To be done:
Rewrite only the lines starting at the one containing "scientific name: Genista maderensis" and ending at the one containing "common name: Great spotted woodpecker". Put "vernacular name" wherever "common name" appears and leave everything else unchanged.

Given information:
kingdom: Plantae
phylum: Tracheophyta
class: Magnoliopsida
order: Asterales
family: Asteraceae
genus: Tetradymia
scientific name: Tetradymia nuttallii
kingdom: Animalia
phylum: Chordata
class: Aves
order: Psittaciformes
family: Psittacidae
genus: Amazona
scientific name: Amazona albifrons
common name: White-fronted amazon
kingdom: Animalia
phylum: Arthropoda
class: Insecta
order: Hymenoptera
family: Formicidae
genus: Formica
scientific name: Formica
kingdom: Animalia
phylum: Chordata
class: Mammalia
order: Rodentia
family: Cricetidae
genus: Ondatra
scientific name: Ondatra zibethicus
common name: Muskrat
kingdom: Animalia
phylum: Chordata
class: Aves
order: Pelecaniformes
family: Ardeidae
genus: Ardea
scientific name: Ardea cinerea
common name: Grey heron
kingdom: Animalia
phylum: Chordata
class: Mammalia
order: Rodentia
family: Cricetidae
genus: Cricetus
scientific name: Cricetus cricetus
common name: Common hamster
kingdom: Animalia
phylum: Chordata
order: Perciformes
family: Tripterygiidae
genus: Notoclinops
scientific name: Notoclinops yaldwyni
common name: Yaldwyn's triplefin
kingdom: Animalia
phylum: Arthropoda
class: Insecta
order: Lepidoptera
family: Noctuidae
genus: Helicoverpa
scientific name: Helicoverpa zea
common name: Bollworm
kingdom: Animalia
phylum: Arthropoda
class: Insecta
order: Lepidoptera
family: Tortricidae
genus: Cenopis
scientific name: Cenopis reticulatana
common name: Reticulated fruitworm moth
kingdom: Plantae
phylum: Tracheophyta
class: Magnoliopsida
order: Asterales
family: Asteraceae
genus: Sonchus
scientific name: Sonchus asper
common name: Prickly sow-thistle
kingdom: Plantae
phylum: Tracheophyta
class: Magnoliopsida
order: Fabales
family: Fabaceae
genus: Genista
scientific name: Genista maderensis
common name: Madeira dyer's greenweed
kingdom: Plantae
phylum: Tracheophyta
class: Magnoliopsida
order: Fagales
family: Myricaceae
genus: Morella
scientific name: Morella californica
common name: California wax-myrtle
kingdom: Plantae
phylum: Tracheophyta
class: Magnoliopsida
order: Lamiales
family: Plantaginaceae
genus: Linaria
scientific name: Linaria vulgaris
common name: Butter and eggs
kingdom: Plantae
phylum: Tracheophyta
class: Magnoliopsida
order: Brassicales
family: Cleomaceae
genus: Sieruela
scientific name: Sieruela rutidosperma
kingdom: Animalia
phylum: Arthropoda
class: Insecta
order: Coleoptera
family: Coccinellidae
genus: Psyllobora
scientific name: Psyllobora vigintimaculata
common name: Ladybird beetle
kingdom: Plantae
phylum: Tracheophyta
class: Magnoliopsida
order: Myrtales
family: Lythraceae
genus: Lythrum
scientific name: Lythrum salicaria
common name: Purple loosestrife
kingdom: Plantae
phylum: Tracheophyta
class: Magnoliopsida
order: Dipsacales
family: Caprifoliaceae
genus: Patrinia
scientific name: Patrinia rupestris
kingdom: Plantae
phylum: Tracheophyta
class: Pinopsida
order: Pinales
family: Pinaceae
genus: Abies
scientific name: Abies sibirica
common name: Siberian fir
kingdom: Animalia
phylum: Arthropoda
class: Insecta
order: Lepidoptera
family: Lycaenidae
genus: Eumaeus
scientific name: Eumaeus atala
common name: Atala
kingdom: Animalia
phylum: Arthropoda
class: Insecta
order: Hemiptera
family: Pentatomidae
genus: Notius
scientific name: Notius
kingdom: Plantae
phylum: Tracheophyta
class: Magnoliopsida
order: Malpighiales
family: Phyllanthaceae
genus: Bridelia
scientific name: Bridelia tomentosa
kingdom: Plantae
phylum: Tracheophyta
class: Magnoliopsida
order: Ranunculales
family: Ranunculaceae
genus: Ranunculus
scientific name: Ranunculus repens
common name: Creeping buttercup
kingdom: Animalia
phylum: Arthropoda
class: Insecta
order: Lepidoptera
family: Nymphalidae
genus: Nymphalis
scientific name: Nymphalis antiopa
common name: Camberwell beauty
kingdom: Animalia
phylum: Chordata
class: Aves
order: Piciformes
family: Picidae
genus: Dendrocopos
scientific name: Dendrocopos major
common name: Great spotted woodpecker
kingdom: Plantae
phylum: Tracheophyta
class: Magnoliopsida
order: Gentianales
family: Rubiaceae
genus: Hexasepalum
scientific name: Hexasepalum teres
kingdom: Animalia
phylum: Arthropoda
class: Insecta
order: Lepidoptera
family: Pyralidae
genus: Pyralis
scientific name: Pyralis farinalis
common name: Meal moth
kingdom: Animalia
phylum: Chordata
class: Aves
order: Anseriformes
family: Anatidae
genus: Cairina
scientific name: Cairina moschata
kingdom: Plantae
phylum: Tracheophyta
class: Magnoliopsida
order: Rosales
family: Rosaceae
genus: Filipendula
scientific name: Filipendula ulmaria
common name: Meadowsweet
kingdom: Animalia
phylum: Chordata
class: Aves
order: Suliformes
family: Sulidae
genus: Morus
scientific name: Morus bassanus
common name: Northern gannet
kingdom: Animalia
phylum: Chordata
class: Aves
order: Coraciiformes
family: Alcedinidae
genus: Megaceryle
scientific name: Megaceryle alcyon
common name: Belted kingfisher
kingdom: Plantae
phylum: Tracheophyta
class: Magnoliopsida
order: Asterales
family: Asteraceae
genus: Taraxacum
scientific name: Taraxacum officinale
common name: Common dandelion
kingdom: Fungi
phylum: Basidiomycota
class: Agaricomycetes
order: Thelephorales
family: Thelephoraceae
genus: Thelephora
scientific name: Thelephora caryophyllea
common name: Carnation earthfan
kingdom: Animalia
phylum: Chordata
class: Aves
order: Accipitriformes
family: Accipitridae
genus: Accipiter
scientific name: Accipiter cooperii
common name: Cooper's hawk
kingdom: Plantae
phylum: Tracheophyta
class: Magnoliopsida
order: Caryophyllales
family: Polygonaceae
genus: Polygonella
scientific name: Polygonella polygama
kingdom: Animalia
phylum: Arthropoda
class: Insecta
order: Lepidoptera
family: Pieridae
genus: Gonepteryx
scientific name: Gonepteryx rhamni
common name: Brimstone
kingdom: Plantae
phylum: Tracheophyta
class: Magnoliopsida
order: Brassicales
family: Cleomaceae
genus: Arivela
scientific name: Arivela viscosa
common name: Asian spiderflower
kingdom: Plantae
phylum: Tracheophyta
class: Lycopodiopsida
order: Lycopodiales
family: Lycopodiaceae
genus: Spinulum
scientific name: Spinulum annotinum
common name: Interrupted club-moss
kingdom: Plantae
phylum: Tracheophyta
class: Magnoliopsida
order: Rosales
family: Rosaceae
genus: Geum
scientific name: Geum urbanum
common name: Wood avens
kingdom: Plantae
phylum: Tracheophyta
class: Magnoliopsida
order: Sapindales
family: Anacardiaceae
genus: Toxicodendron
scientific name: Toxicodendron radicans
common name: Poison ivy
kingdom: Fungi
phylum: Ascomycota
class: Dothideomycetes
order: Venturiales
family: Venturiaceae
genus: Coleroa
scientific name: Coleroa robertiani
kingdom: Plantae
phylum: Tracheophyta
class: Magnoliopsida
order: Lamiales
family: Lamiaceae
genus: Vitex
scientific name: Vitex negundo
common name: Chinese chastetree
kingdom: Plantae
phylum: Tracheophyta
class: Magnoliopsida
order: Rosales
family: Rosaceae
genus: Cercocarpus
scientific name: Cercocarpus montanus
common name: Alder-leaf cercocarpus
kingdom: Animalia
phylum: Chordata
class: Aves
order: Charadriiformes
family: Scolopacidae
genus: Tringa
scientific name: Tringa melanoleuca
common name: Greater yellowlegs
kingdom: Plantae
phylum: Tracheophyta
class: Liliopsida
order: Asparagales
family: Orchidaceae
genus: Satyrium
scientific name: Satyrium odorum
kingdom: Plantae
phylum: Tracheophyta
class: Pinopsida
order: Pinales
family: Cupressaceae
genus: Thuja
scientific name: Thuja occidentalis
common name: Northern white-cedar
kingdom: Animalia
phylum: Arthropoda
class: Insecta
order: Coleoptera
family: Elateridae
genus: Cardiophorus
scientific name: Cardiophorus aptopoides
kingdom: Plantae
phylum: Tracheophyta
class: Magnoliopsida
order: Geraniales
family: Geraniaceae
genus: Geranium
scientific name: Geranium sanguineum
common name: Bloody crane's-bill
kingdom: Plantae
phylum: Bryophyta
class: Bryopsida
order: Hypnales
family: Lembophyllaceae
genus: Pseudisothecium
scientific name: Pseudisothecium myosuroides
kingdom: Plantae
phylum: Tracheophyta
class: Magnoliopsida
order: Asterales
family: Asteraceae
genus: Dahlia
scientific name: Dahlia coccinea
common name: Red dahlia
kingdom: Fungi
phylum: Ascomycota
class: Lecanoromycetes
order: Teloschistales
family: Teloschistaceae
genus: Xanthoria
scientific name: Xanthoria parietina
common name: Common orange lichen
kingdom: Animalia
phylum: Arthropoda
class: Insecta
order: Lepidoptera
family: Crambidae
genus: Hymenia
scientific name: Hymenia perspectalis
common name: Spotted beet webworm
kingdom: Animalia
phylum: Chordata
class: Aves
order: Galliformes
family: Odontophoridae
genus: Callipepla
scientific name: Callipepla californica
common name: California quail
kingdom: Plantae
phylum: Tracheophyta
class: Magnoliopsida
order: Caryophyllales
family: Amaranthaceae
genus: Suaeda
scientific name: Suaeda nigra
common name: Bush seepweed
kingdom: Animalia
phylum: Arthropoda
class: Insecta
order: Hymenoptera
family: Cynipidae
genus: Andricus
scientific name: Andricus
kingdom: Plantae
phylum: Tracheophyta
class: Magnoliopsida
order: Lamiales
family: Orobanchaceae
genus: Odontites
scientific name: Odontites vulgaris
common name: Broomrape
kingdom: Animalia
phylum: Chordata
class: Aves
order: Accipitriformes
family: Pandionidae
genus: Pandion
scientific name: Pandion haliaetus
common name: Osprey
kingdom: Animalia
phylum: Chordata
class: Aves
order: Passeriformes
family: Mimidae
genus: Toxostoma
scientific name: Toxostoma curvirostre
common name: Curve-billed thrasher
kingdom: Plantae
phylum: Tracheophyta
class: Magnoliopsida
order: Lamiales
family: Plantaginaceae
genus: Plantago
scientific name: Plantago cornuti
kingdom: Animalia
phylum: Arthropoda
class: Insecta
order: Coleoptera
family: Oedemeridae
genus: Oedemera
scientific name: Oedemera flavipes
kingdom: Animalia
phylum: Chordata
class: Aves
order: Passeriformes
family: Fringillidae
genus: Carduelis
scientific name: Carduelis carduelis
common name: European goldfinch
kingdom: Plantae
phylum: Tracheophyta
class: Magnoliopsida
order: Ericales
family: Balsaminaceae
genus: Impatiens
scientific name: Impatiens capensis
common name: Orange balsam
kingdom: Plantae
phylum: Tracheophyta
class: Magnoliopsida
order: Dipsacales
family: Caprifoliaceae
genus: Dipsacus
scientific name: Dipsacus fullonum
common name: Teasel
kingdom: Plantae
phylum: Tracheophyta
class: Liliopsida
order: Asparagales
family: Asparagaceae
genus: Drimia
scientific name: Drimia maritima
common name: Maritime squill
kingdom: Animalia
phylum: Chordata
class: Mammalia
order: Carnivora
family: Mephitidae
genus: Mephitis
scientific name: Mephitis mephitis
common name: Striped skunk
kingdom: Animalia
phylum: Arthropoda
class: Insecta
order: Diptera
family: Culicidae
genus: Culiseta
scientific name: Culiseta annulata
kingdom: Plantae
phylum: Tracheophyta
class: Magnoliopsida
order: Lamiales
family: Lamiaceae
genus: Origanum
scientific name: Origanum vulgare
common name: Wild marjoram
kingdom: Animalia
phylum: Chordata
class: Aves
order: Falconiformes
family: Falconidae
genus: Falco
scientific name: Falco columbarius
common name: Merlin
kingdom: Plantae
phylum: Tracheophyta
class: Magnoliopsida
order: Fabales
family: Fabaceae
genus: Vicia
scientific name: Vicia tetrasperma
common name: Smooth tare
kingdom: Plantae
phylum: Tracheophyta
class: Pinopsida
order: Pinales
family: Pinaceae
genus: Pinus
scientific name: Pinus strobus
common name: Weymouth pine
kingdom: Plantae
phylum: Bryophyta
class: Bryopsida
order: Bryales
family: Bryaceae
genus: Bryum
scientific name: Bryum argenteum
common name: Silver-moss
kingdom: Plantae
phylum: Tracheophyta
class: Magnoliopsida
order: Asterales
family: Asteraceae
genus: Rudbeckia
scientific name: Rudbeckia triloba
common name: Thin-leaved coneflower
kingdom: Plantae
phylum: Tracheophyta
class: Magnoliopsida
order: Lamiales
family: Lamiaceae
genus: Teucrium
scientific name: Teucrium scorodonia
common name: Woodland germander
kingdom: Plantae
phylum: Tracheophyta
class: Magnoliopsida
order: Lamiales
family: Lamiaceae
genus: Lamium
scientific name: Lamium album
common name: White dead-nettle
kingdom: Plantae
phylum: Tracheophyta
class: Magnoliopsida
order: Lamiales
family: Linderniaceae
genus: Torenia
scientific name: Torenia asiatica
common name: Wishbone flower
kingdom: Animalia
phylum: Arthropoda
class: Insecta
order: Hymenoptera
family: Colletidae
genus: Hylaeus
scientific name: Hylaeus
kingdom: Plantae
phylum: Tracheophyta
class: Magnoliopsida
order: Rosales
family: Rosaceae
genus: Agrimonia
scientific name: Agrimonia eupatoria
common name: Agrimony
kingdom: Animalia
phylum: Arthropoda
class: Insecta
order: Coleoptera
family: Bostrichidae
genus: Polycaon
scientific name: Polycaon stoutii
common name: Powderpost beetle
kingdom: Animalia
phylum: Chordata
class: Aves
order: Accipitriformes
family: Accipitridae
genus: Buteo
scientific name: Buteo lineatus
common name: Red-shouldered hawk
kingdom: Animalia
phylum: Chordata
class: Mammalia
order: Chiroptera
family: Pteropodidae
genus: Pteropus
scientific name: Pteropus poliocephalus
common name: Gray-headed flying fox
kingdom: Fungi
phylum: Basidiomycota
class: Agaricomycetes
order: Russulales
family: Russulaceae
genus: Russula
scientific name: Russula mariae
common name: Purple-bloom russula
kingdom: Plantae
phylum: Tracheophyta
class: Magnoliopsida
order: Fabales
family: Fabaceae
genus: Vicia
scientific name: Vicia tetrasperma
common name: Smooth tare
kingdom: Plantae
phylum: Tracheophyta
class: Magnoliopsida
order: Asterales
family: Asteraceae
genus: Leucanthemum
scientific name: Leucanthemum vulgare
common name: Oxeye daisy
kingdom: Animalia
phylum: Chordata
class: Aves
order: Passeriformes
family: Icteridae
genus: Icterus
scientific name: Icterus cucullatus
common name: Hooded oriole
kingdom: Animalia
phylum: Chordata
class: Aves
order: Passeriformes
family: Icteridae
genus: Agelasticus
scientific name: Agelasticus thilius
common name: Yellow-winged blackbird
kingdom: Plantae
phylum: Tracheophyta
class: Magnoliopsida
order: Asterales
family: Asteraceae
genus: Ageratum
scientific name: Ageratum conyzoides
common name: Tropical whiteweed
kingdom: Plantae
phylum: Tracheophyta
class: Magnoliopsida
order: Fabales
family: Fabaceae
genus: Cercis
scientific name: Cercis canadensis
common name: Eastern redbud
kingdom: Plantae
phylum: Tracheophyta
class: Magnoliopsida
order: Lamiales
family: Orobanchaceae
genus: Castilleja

Answer to this problem:
scientific name: Genista maderensis
vernacular name: Madeira dyer's greenweed
kingdom: Plantae
phylum: Tracheophyta
class: Magnoliopsida
order: Fagales
family: Myricaceae
genus: Morella
scientific name: Morella californica
vernacular name: California wax-myrtle
kingdom: Plantae
phylum: Tracheophyta
class: Magnoliopsida
order: Lamiales
family: Plantaginaceae
genus: Linaria
scientific name: Linaria vulgaris
vernacular name: Butter and eggs
kingdom: Plantae
phylum: Tracheophyta
class: Magnoliopsida
order: Brassicales
family: Cleomaceae
genus: Sieruela
scientific name: Sieruela rutidosperma
kingdom: Animalia
phylum: Arthropoda
class: Insecta
order: Coleoptera
family: Coccinellidae
genus: Psyllobora
scientific name: Psyllobora vigintimaculata
vernacular name: Ladybird beetle
kingdom: Plantae
phylum: Tracheophyta
class: Magnoliopsida
order: Myrtales
family: Lythraceae
genus: Lythrum
scientific name: Lythrum salicaria
vernacular name: Purple loosestrife
kingdom: Plantae
phylum: Tracheophyta
class: Magnoliopsida
order: Dipsacales
family: Caprifoliaceae
genus: Patrinia
scientific name: Patrinia rupestris
kingdom: Plantae
phylum: Tracheophyta
class: Pinopsida
order: Pinales
family: Pinaceae
genus: Abies
scientific name: Abies sibirica
vernacular name: Siberian fir
kingdom: Animalia
phylum: Arthropoda
class: Insecta
order: Lepidoptera
family: Lycaenidae
genus: Eumaeus
scientific name: Eumaeus atala
vernacular name: Atala
kingdom: Animalia
phylum: Arthropoda
class: Insecta
order: Hemiptera
family: Pentatomidae
genus: Notius
scientific name: Notius
kingdom: Plantae
phylum: Tracheophyta
class: Magnoliopsida
order: Malpighiales
family: Phyllanthaceae
genus: Bridelia
scientific name: Bridelia tomentosa
kingdom: Plantae
phylum: Tracheophyta
class: Magnoliopsida
order: Ranunculales
family: Ranunculaceae
genus: Ranunculus
scientific name: Ranunculus repens
vernacular name: Creeping buttercup
kingdom: Animalia
phylum: Arthropoda
class: Insecta
order: Lepidoptera
family: Nymphalidae
genus: Nymphalis
scientific name: Nymphalis antiopa
vernacular name: Camberwell beauty
kingdom: Animalia
phylum: Chordata
class: Aves
order: Piciformes
family: Picidae
genus: Dendrocopos
scientific name: Dendrocopos major
vernacular name: Great spotted woodpecker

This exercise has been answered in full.